A Russian hacker has been fined $6.9 million and sentenced to 37 months in prison for developing a virus that infected more than one million computers worldwide, the Bloomberg news agency reported Tuesday.
Nikita Kuzmin was arrested in 2010 and pleaded guilty to creating the Gozi virus together with two accomplices in 2011. The virus allowed Kuzmin to steal tens of millions of dollars, prosecutors told the New York Southern District Court.
According to prosecutor Nicole Friedlander, Kuzmin was motivated by greed and he spent stolen money on luxurious sport cars and "extravagant travel and entertainment in Europe and Russia."
An investigation revealed that the trio had the stolen data from 10,000 bank accounts on their servers. The details belonged to 5,200 people across Europe and the United States, including more than 160 NASA employees, Bloomberg reported.

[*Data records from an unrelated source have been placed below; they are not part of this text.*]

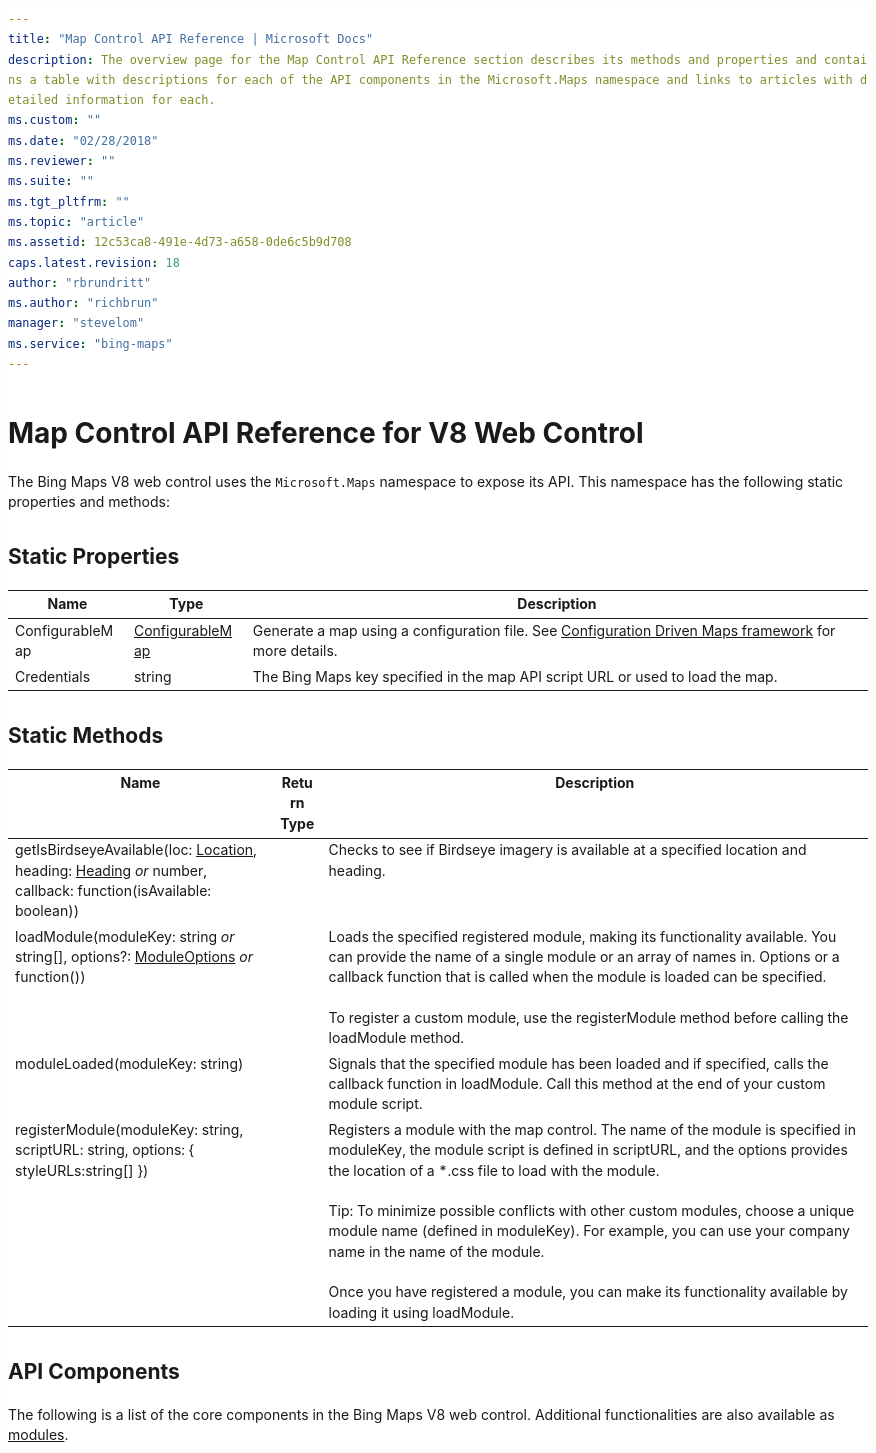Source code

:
 ```yaml
---
title: "Map Control API Reference | Microsoft Docs"
description: The overview page for the Map Control API Reference section describes its methods and properties and contains a table with descriptions for each of the API components in the Microsoft.Maps namespace and links to articles with detailed information for each.
ms.custom: ""
ms.date: "02/28/2018"
ms.reviewer: ""
ms.suite: ""
ms.tgt_pltfrm: ""
ms.topic: "article"
ms.assetid: 12c53ca8-491e-4d73-a658-0de6c5b9d708
caps.latest.revision: 18
author: "rbrundritt"
ms.author: "richbrun"
manager: "stevelom"
ms.service: "bing-maps"
---
```


# Map Control API Reference for V8 Web Control

The Bing Maps V8 web control uses the `Microsoft.Maps` namespace to expose its API. This namespace has the following static properties and methods:

## Static Properties

| Name |  Type | Description |
|------|-------|--------------|
| ConfigurableMap | [ConfigurableMap](configurablemap-class.md) | Generate a map using a configuration file. See [Configuration Driven Maps framework](../map-control-concepts/configuration-driven-maps-framework/index.md) for more details. |
| Credentials | string  | The Bing Maps key specified in the map API script URL or used to load the map. |

## Static Methods  

| Name |  Return Type | Description |
|------|--------------|--------------|
| getIsBirdseyeAvailable(loc: [Location](location-class.md), heading: [Heading](heading-enumeration.md) _or_ number, callback: function(isAvailable: boolean)) | | Checks to see if Birdseye imagery is available at a specified location and heading. |
| loadModule(moduleKey: string _or_ string\[\], options?: [ModuleOptions](moduleoptions-object.md) _or_ function()) | | Loads the specified registered module, making its functionality available. You can provide the name of a single module or an array of names in. Options or a callback function that is called when the module is loaded can be specified.<br/><br/>To register a custom module, use the registerModule method before calling the loadModule method. |
| moduleLoaded(moduleKey: string) | | Signals that the specified module has been loaded and if specified, calls the callback function in loadModule. Call this method at the end of your custom module script. |
| registerModule(moduleKey: string, scriptURL: string, options: \{ styleURLs:string\[\] \}) | | Registers a module with the map control. The name of the module is specified in moduleKey, the module script is defined in scriptURL, and the options provides the location of a *.css file to load with the module.<br/><br/>Tip: To minimize possible conflicts with other custom modules, choose a unique module name (defined in moduleKey). For example, you can use your company name in the name of the module.<br/><br/>Once you have registered a module, you can make its functionality available by loading it using loadModule. |


## API Components

The following is a list of the core components in the Bing Maps V8 web control. Additional functionalities are also available as [modules](../modules/index.md). 
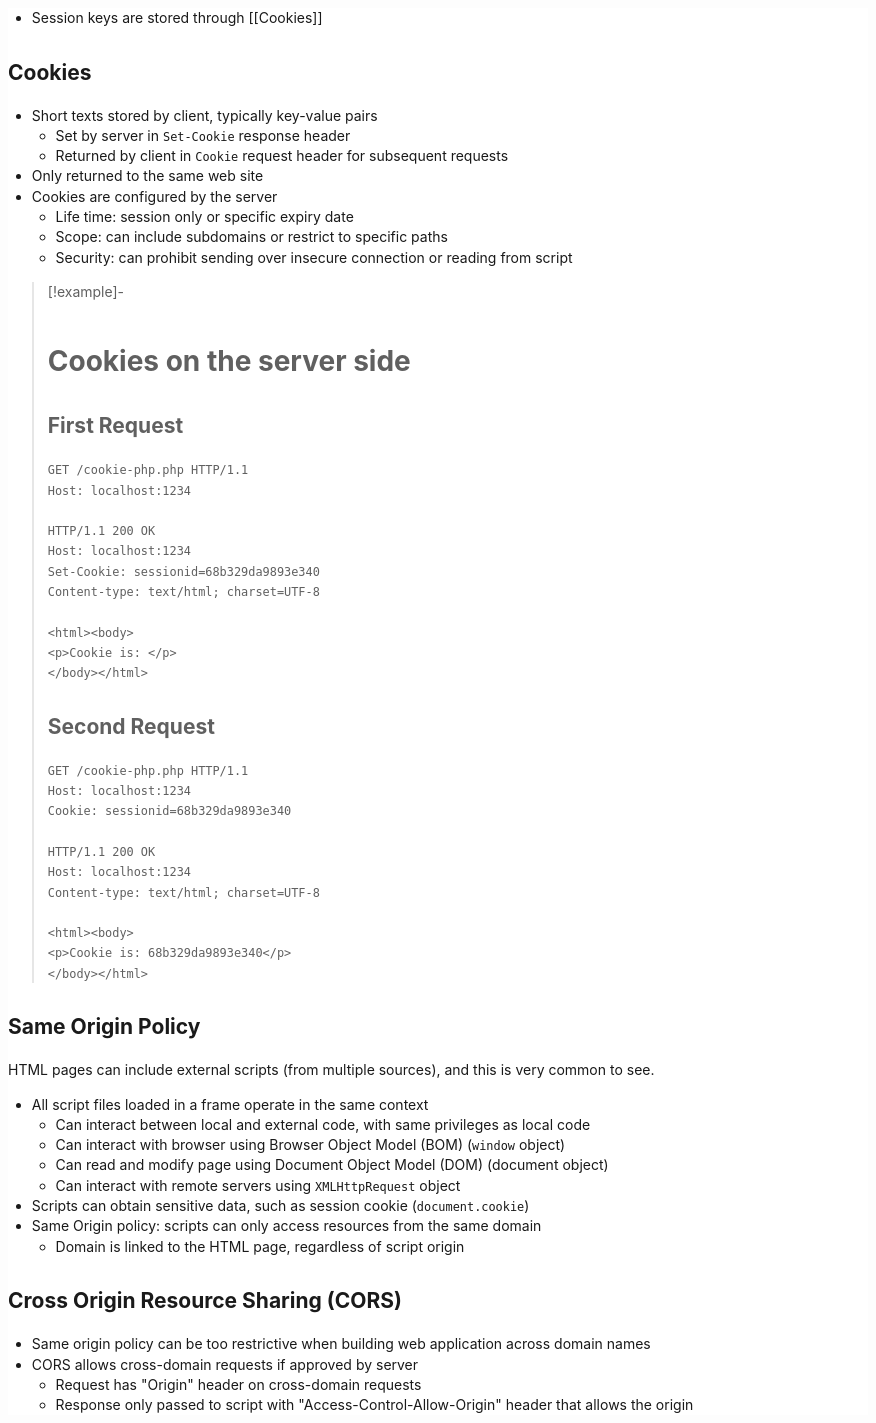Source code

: - Session keys are stored through [[Cookies]]
## Cookies
- Short texts stored by client, typically key-value pairs
	- Set by server in `Set-Cookie` response header
	- Returned by client in `Cookie` request header for subsequent requests
- Only returned to the same web site
- Cookies are configured by the server
	- Life time: session only or specific expiry date
	- Scope: can include subdomains or restrict to specific paths
	- Security: can prohibit sending over insecure connection or reading from script

> [!example]-
> # Cookies on the server side
> ## First Request
> ```
> GET /cookie-php.php HTTP/1.1 
> Host: localhost:1234
> 
> HTTP/1.1 200 OK  
> Host: localhost:1234  
> Set-Cookie: sessionid=68b329da9893e340
> Content-type: text/html; charset=UTF-8
> 
> <html><body>
> <p>Cookie is: </p>
> </body></html>
> ```
> ## Second Request
> ```
> GET /cookie-php.php HTTP/1.1 
> Host: localhost:1234  
> Cookie: sessionid=68b329da9893e340
> 
> HTTP/1.1 200 OK  
> Host: localhost:1234  
> Content-type: text/html; charset=UTF-8
> 
> <html><body>  
> <p>Cookie is: 68b329da9893e340</p>
> </body></html>
> ```
## Same Origin Policy
HTML pages can include external scripts (from multiple sources), and this is very common to see.
- All script files loaded in a frame operate in the same context
	- Can interact between local and external code, with same privileges as local code
	- Can interact with browser using Browser Object Model (BOM) (`window` object)
	- Can read and modify page using Document Object Model (DOM) (document object)
	- Can interact with remote servers using `XMLHttpRequest` object
- Scripts can obtain sensitive data, such as session cookie (`document.cookie`)
- Same Origin policy: scripts can only access resources from the same domain
	- Domain is linked to the HTML page, regardless of script origin
## Cross Origin Resource Sharing (CORS)
- Same origin policy can be too restrictive when building web application across domain names
- CORS allows cross-domain requests if approved by server
	- Request has "Origin" header on cross-domain requests
	- Response only passed to script with "Access-Control-Allow-Origin" header that allows the origin
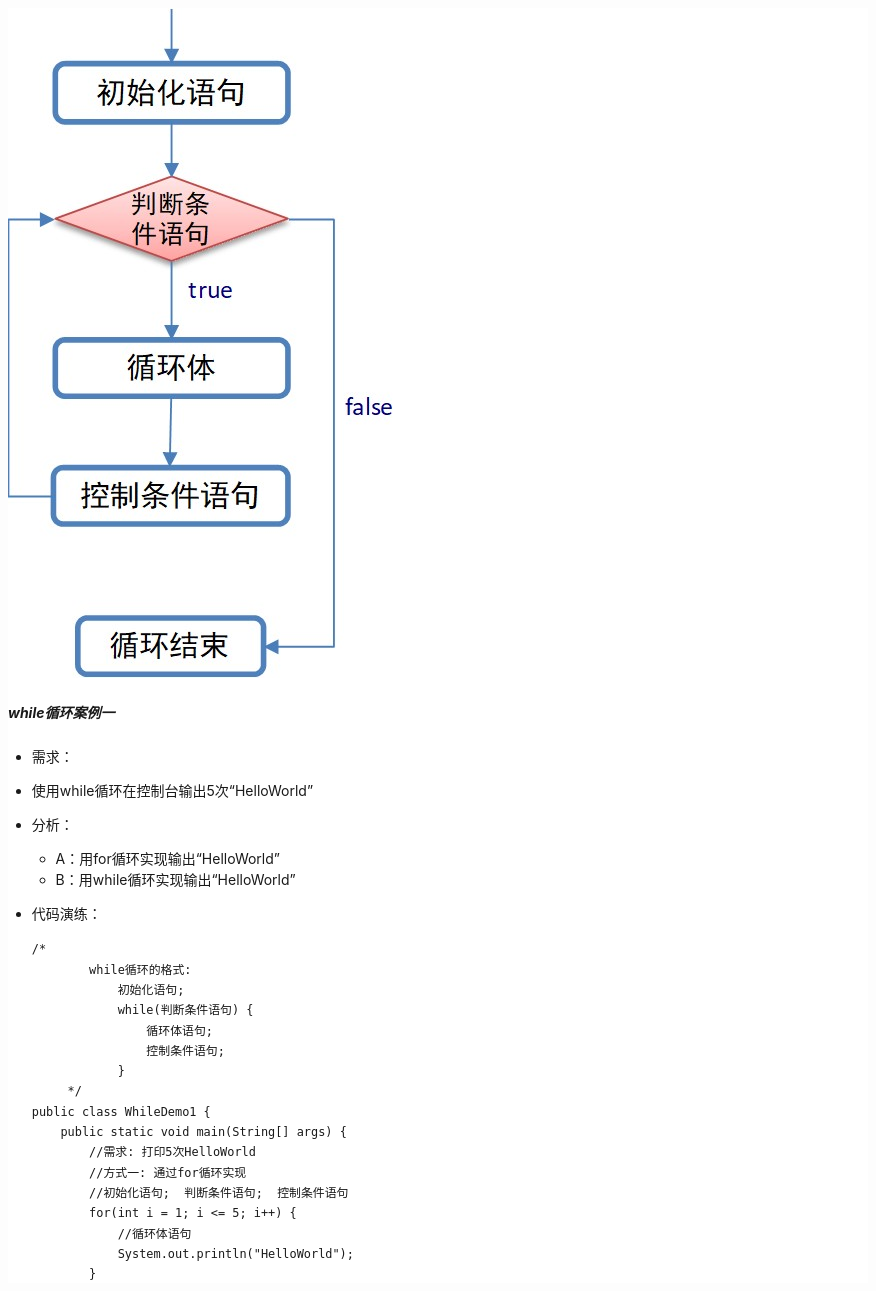   ![image-20201219123139179](.\images\image-20201219123139179.png)

##### while循环案例一

-  需求：

  - 使用while循环在控制台输出5次“HelloWorld”

- 分析：

  - A：用for循环实现输出“HelloWorld” 
  - B：用while循环实现输出“HelloWorld”

- 代码演练：

  ```
  /*
          while循环的格式:
              初始化语句;
              while(判断条件语句) {
                  循环体语句;
                  控制条件语句;
              }
       */
  public class WhileDemo1 {
      public static void main(String[] args) {
          //需求: 打印5次HelloWorld
          //方式一: 通过for循环实现
          //初始化语句;  判断条件语句;  控制条件语句
          for(int i = 1; i <= 5; i++) {
              //循环体语句
              System.out.println("HelloWorld");
          }
  ```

The two other defendants in the case, Mihai Ionut Paunescu and Deniss Calovskis, were arrested in 2012 and 2015 respectively. Paunescu is currently awaiting for extradition to the U.S. from Romania, according to Manhattan U.S. Attorney Preet Bharara. Calovskis, who wrote a part of the virus's code, completed his 21-month sentence in U.S. custody, Bloomberg reported.